[Extracted records]
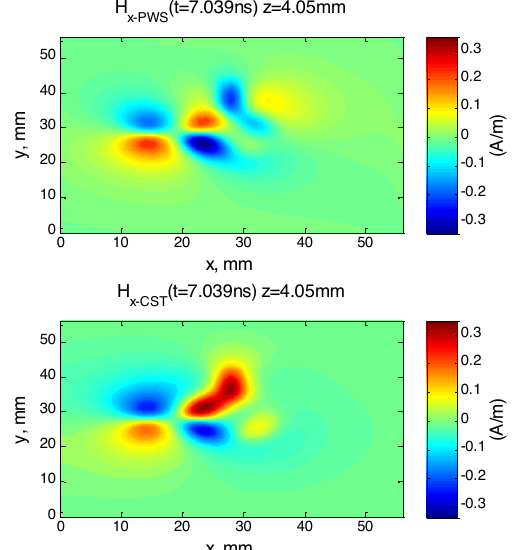
at z = 4.05 mm obtained by z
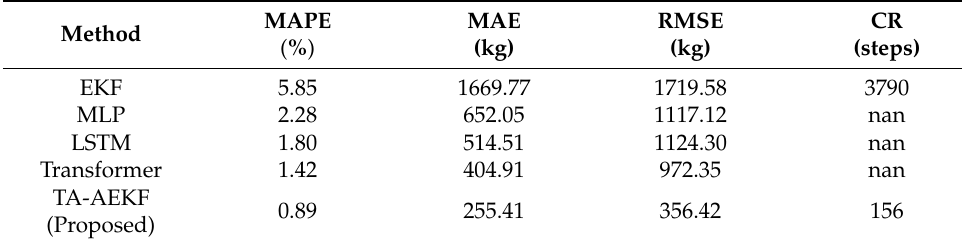
Table 2. Evaluation metrics of simulation test 1 results.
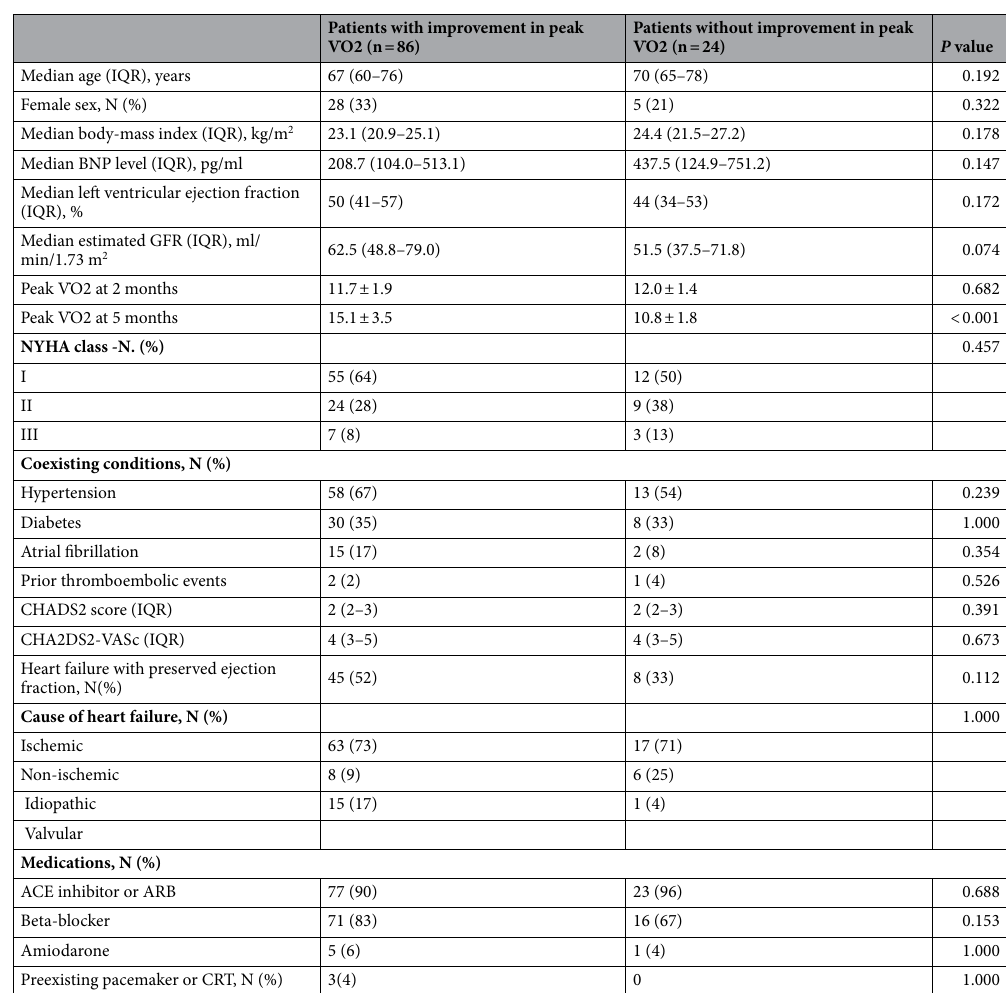
Table 2. Clinical characteristics of the higher-risk patients. IQR; interquartile range, GFR; glomerular filtration rate, NYHA; New York Heart Association, ACE; angiotensin-converting enzyme, ARB; angiotensin II receptor blocker, CRT; cardiac resynchronization therapy, BNP; brain natriuretic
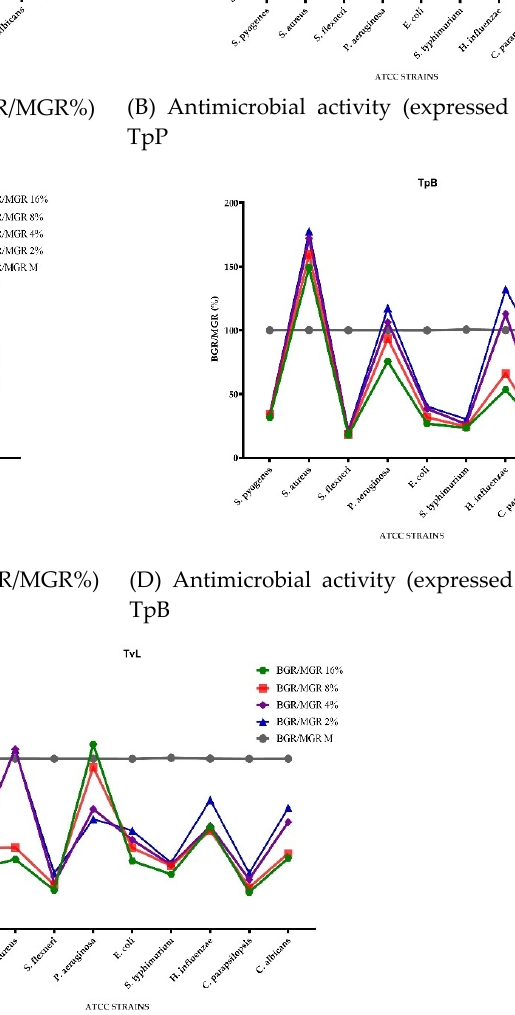
Figure 2. Antimicrobial activity of analyzed EOs expressed as BGR/MGR (%): ( A ) TgS; ( B ) TpB; ( C ) TpC; ( D ) TpP; ( E ) TvL.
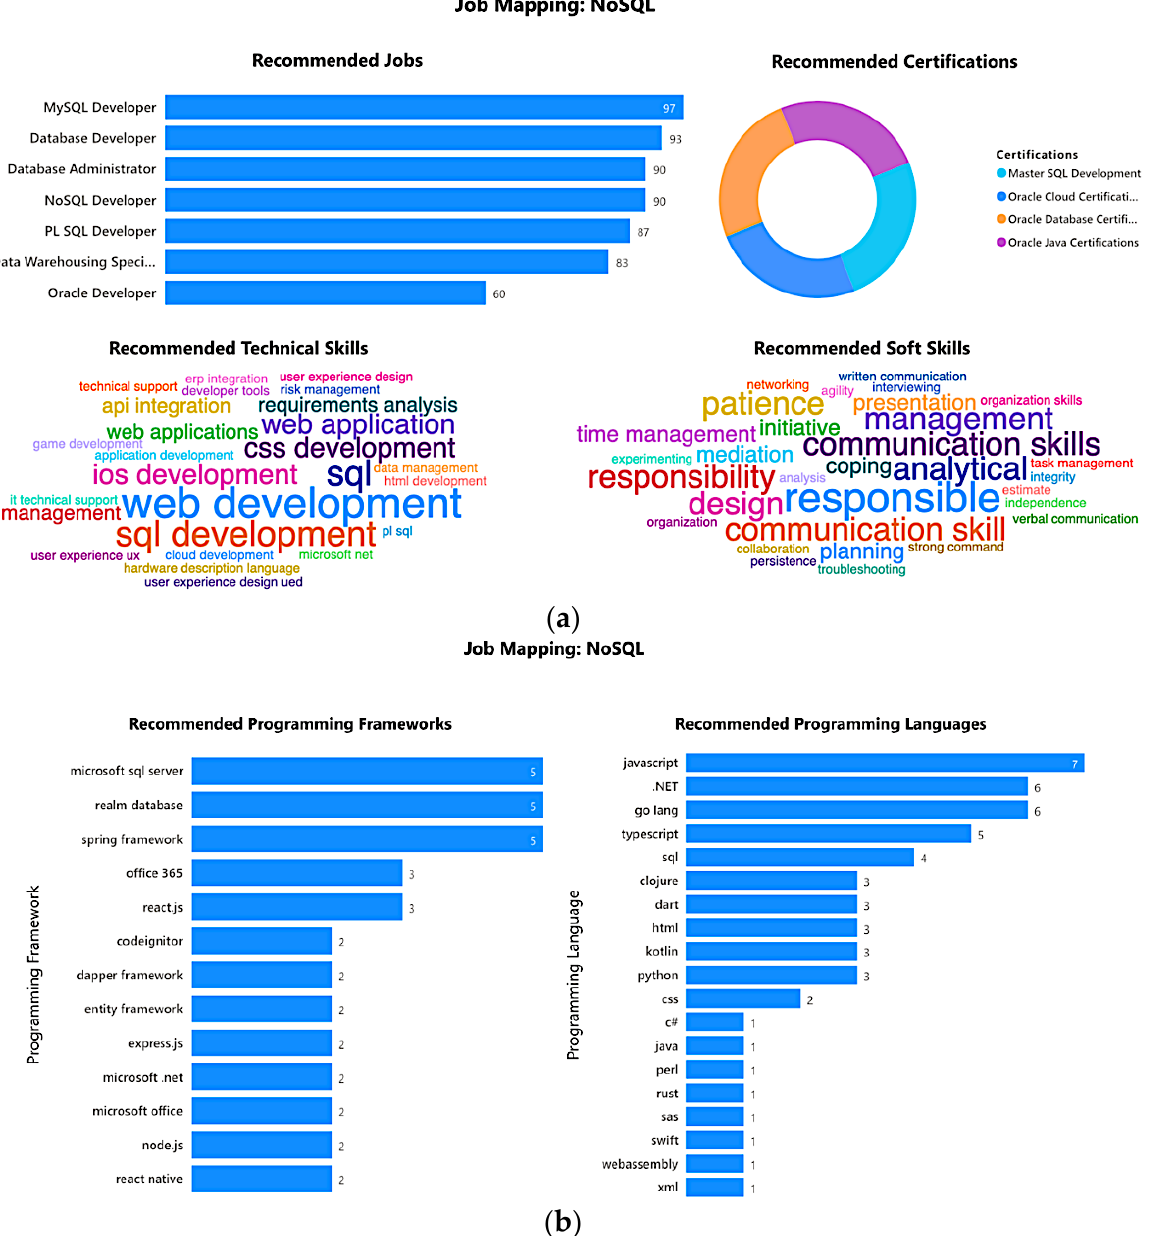
Figure 5. ( a ) Recommended jobs, certifications, and technical and soft skills for NoSQL. ( b ) Recommended programming frameworks and languages for NoSQL.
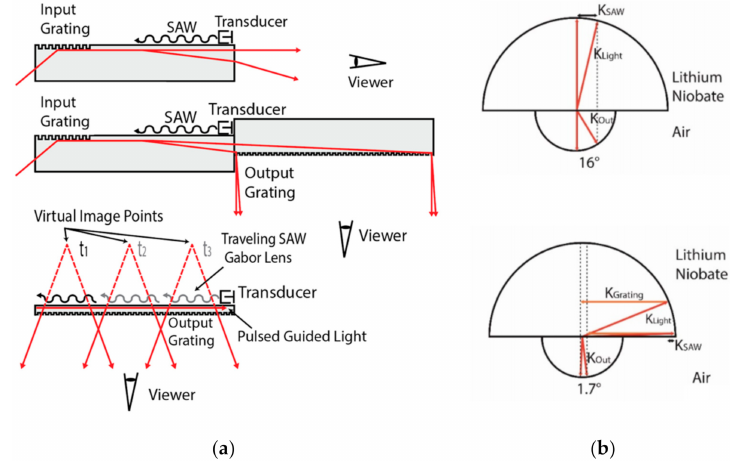
Figure 10. ( a ) Leaky mode near-eye display with edge exit (top) and fabricated bottom surface exit (middle). Proposed example of monolithic near-eye display (bottom). ( b ) K-vector picture of output from an edge-emitting device (above) with no grating and a bottom-exit device with a large fixed grating (below). The output angle in the latter case is dramatically reduced. Reprinted with permission from [18] © The Optical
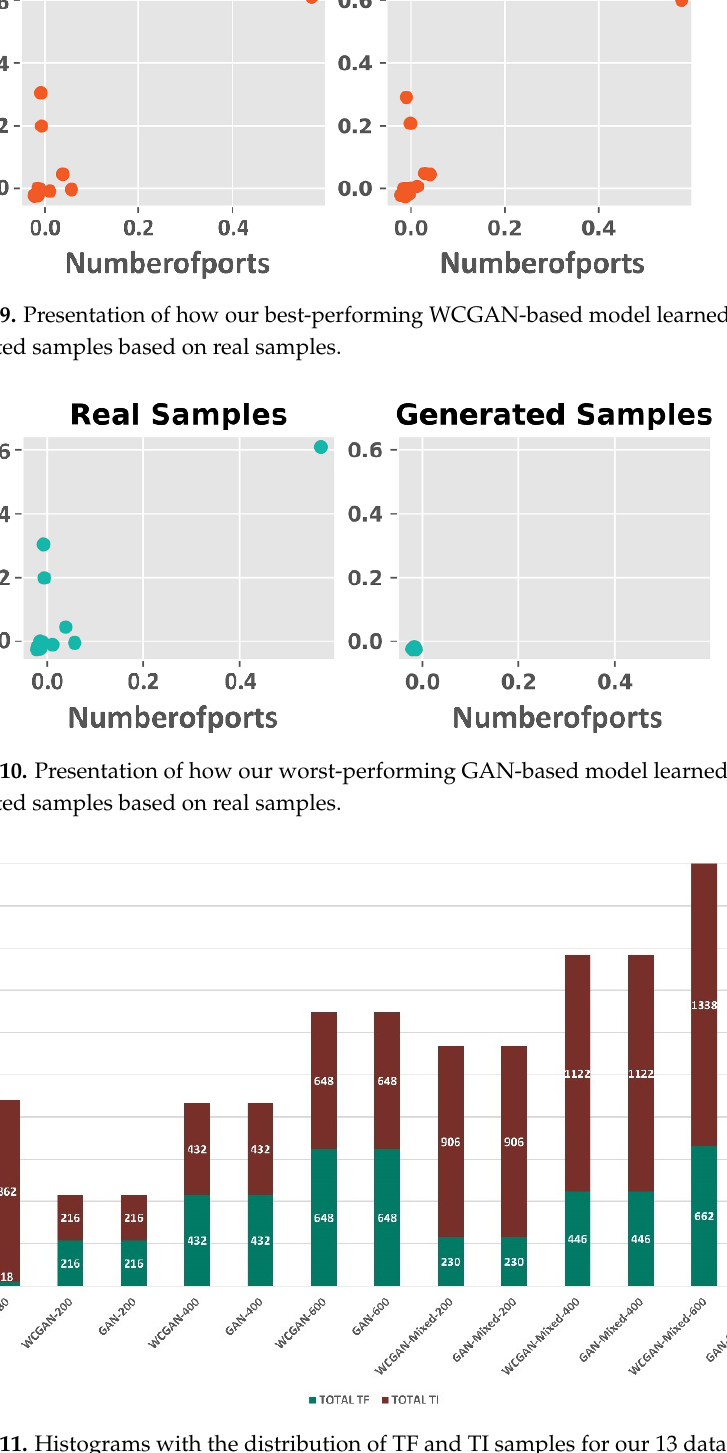
Figure 11. Histograms with the distribution of TF and TI samples for our 13 data sets.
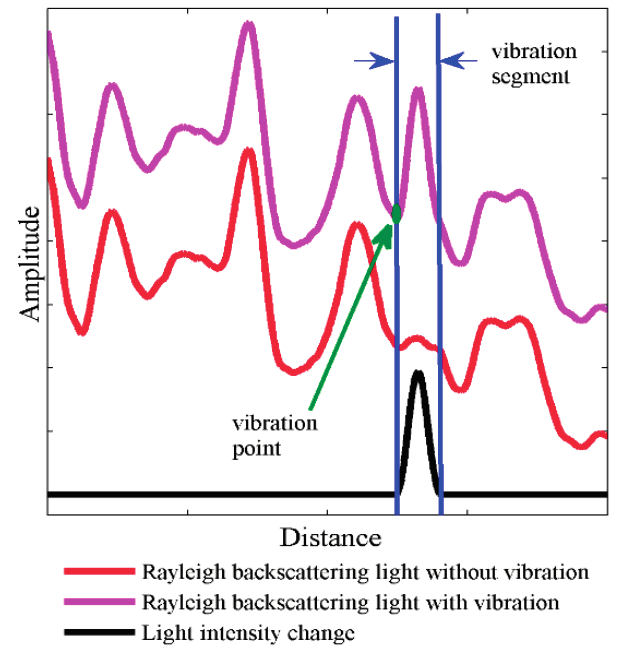
Figure 2. The impact of vibration to the Rayleigh backscattering trace and the relationship between the vibration point and the vibration segment.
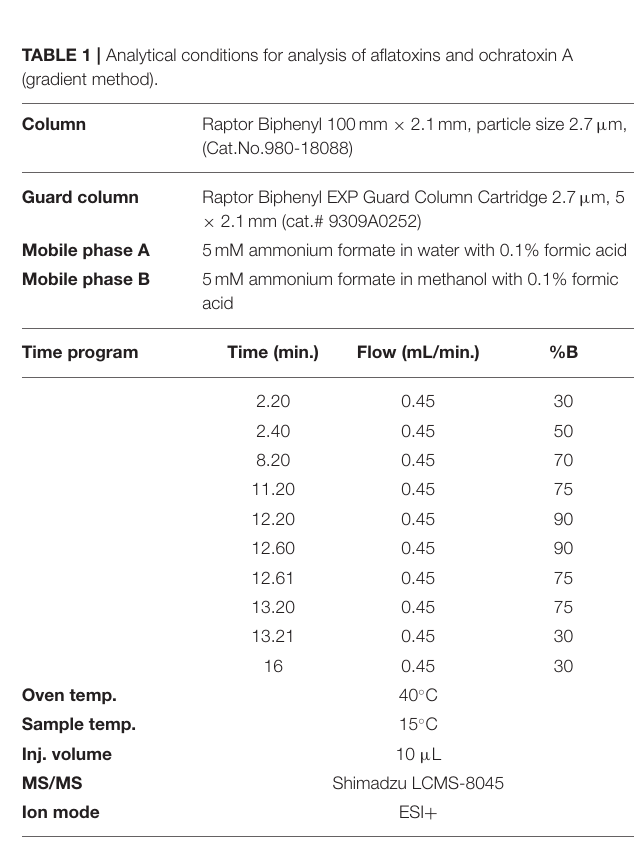
FIGURE 3 | Structure of Ochratoxin A.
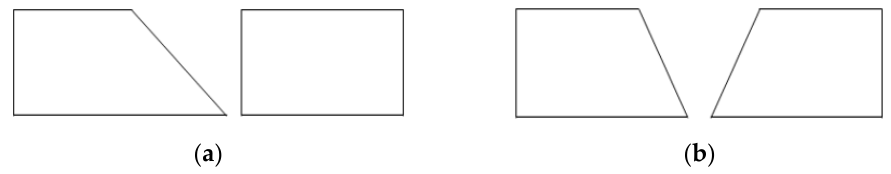
Figure 1. Typical weld joint configurations for arc welding: ( a ) single bevel; ( b ) single vee. As the size of ships and offshore structures has increased, the thickness of the steel used in the construction has consequently increased. As the use of heavy thickness plates increases, welding productivity for the heavy thickness plate became one of the most important factors in the overall work processes. To respond to this, the tandem SA welding process has been improved and applied to the panel stage for welding of plate to plate at the beginning phase of all construction operations.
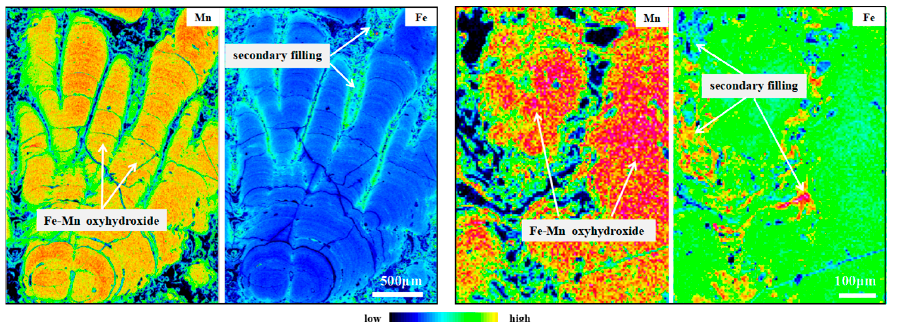
Figure 5. High resolution X-ray elemental intensity mapping of Layer 1 ( left ) and Layer 2 ( right ) of D07.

TASK DETAILS: Among the lines above, find those with the word "Table". Copy them.

SOLUTION TO THE EXERCISE:
Table 2. Evaluation metrics of simulation test 1 results.
Table 2. Clinical characteristics of the higher-risk patients. IQR; interquartile range, GFR; glomerular filtration rate, NYHA; New York Heart Association, ACE; angiotensin-converting enzyme, ARB; angiotensin II receptor blocker, CRT; cardiac resynchronization therapy, BNP; brain natriuretic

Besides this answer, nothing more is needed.